Prompt » In the copy, include no pictures. Reproduce the rest of the entries exactly.
─── Provided material
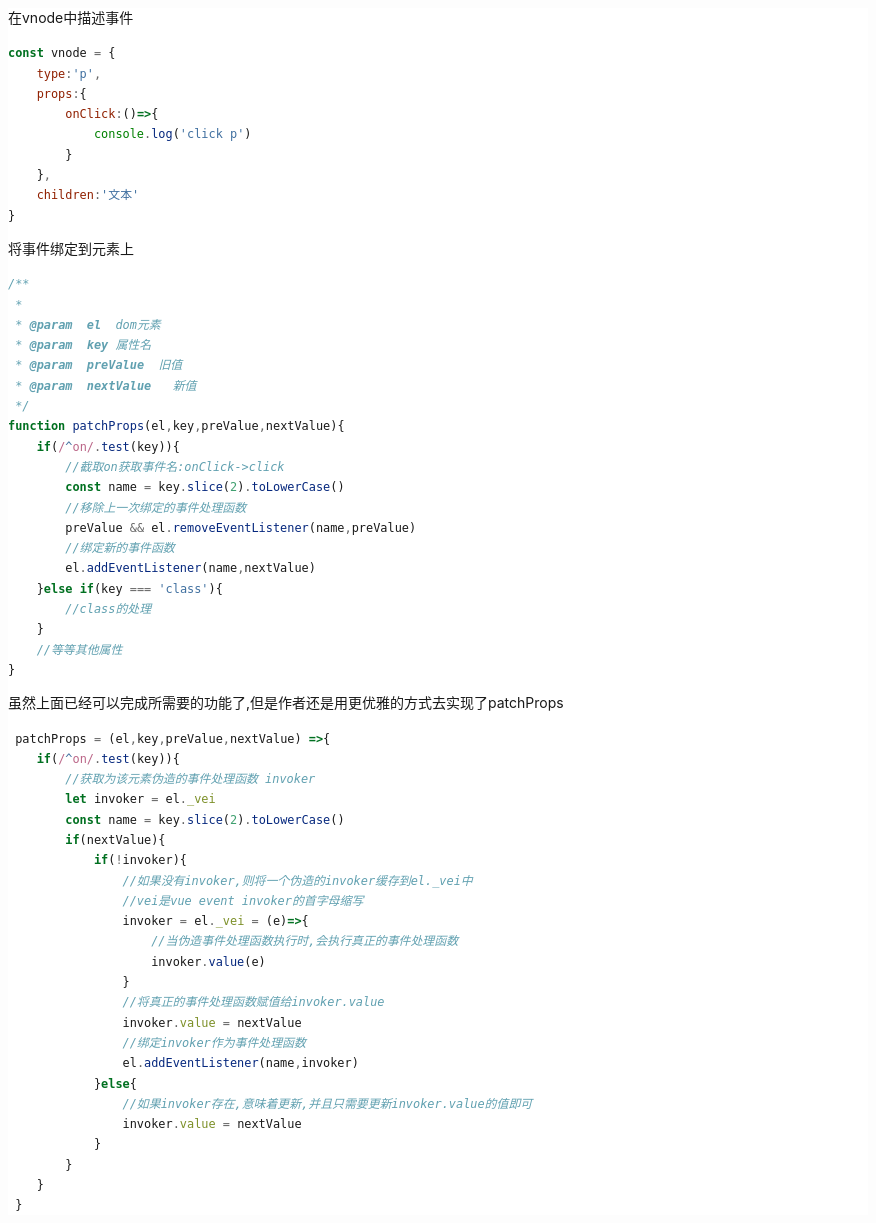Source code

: 在vnode中描述事件

```js
const vnode = {
    type:'p',
    props:{
        onClick:()=>{
            console.log('click p')
        }
    },
    children:'文本'
}
```

将事件绑定到元素上

```js
/**
 * 
 * @param  el  dom元素 
 * @param  key 属性名
 * @param  preValue  旧值
 * @param  nextValue   新值
 */
function patchProps(el,key,preValue,nextValue){
    if(/^on/.test(key)){
        //截取on获取事件名:onClick->click
        const name = key.slice(2).toLowerCase()  
        //移除上一次绑定的事件处理函数
        preValue && el.removeEventListener(name,preValue)
        //绑定新的事件函数
        el.addEventListener(name,nextValue)
    }else if(key === 'class'){
        //class的处理
    }
    //等等其他属性
}

```

虽然上面已经可以完成所需要的功能了,但是作者还是用更优雅的方式去实现了patchProps

```js
 patchProps = (el,key,preValue,nextValue) =>{
    if(/^on/.test(key)){
        //获取为该元素伪造的事件处理函数 invoker
        let invoker = el._vei
        const name = key.slice(2).toLowerCase()  
        if(nextValue){
            if(!invoker){
                //如果没有invoker,则将一个伪造的invoker缓存到el._vei中
                //vei是vue event invoker的首字母缩写
                invoker = el._vei = (e)=>{
                    //当伪造事件处理函数执行时,会执行真正的事件处理函数
                    invoker.value(e)
                }
                //将真正的事件处理函数赋值给invoker.value
                invoker.value = nextValue
                //绑定invoker作为事件处理函数
                el.addEventListener(name,invoker)
            }else{
                //如果invoker存在,意味着更新,并且只需要更新invoker.value的值即可
                invoker.value = nextValue
            }
        }
    }
 }
```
──────
Response area »
Source code

: 在vnode中描述事件

```js
const vnode = {
    type:'p',
    props:{
        onClick:()=>{
            console.log('click p')
        }
    },
    children:'文本'
}
```

将事件绑定到元素上

```js
/**
 * 
 * @param  el  dom元素 
 * @param  key 属性名
 * @param  preValue  旧值
 * @param  nextValue   新值
 */
function patchProps(el,key,preValue,nextValue){
    if(/^on/.test(key)){
        //截取on获取事件名:onClick->click
        const name = key.slice(2).toLowerCase()  
        //移除上一次绑定的事件处理函数
        preValue && el.removeEventListener(name,preValue)
        //绑定新的事件函数
        el.addEventListener(name,nextValue)
    }else if(key === 'class'){
        //class的处理
    }
    //等等其他属性
}

```

虽然上面已经可以完成所需要的功能了,但是作者还是用更优雅的方式去实现了patchProps

```js
 patchProps = (el,key,preValue,nextValue) =>{
    if(/^on/.test(key)){
        //获取为该元素伪造的事件处理函数 invoker
        let invoker = el._vei
        const name = key.slice(2).toLowerCase()  
        if(nextValue){
            if(!invoker){
                //如果没有invoker,则将一个伪造的invoker缓存到el._vei中
                //vei是vue event invoker的首字母缩写
                invoker = el._vei = (e)=>{
                    //当伪造事件处理函数执行时,会执行真正的事件处理函数
                    invoker.value(e)
                }
                //将真正的事件处理函数赋值给invoker.value
                invoker.value = nextValue
                //绑定invoker作为事件处理函数
                el.addEventListener(name,invoker)
            }else{
                //如果invoker存在,意味着更新,并且只需要更新invoker.value的值即可
                invoker.value = nextValue
            }
        }
    }
 }
```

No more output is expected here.